Он и не представляет. Но ведь это одно, а тут мы собрались на танцы, карнавал только начался. Одиннадцать часов, двенадцать, их милости все нет. Я даже Толстухе сказала, жаль, что он так поздно занят, его жаль, вы себе представьте, ведь мог бы повеселиться. Я оделась по-старинному: черное платье, белый парик.

Она засмеялась. Голос у нее в отличие от смеха был печальный, он вдруг замирал в конце каждой фразы, и казалось, что смех скопляется долго, а потом вырывается на волю, словно слабо заржала измученная лошадь.

— Толстуха, бедная, прямо позеленела, очень сердилась. Она из-за нас потеряла вечер, сидела допоздна, потом ушла. А я проснулась в кресле — не знаю, вы его видели? Оно еще из «Бельграно». Светло, парик упал, букет жасмина валяется на полу. Жарко, окна закрыты, будто над покойником сидишь…

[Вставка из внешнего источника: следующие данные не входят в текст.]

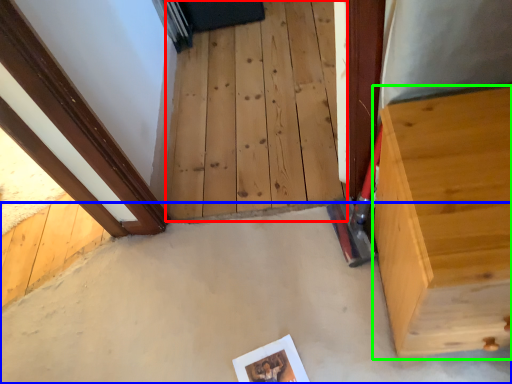
Question: Based on their relative distances, which object is nearer to stairwell (highlighted by a red box)? Choose from concrete (highlighted by a blue box) and furniture (highlighted by a green box).

Choices:
 (A) concrete
 (B) furniture

Answer: (A)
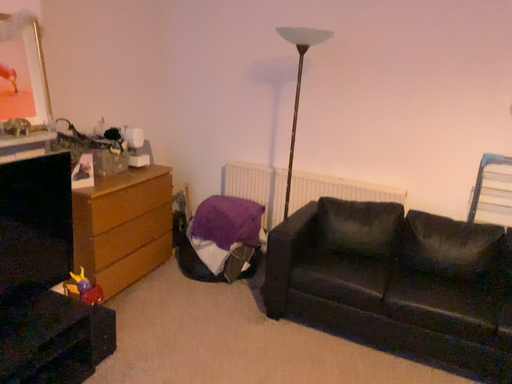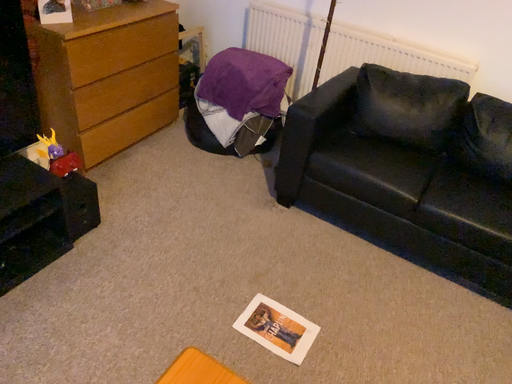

…Если все пойдет хорошо, подумал я, здесь будет лежать полуживая Гертруда, пока не оправится. Она здесь, а за тонкой стеной — эта гнусная баба. И все-таки завтра в больнице, если мы сможем поговорить, если меня к ней пустят, если она жива, я возьму ее руку и скажу, что у нас уже есть соседи. Если она может говорить и слушать и ей не слишком больно, только такая весть будет правдой и, наверное, заинтересует ее. Она улыбнется, станет спрашивать, поправится, вернется. И придет пора моей правой руке, моим губам, моему телу выполнять свой долг, ничем не обидеть ее и жалеть, жалеть. Потому что она успокоится, обрадуется, поверит только тогда, когда увидит при полном свете мое помолодевшее от страсти лицо, склоненное к ее искалеченной груди.

— Это не блажь, — говорила женщина, стоя в дверях. — Теперь все.

Я встал. Тело мое обсохло и горело. Скользя и опираясь о стены, я подошел к двери и отодвинул щиток глазка.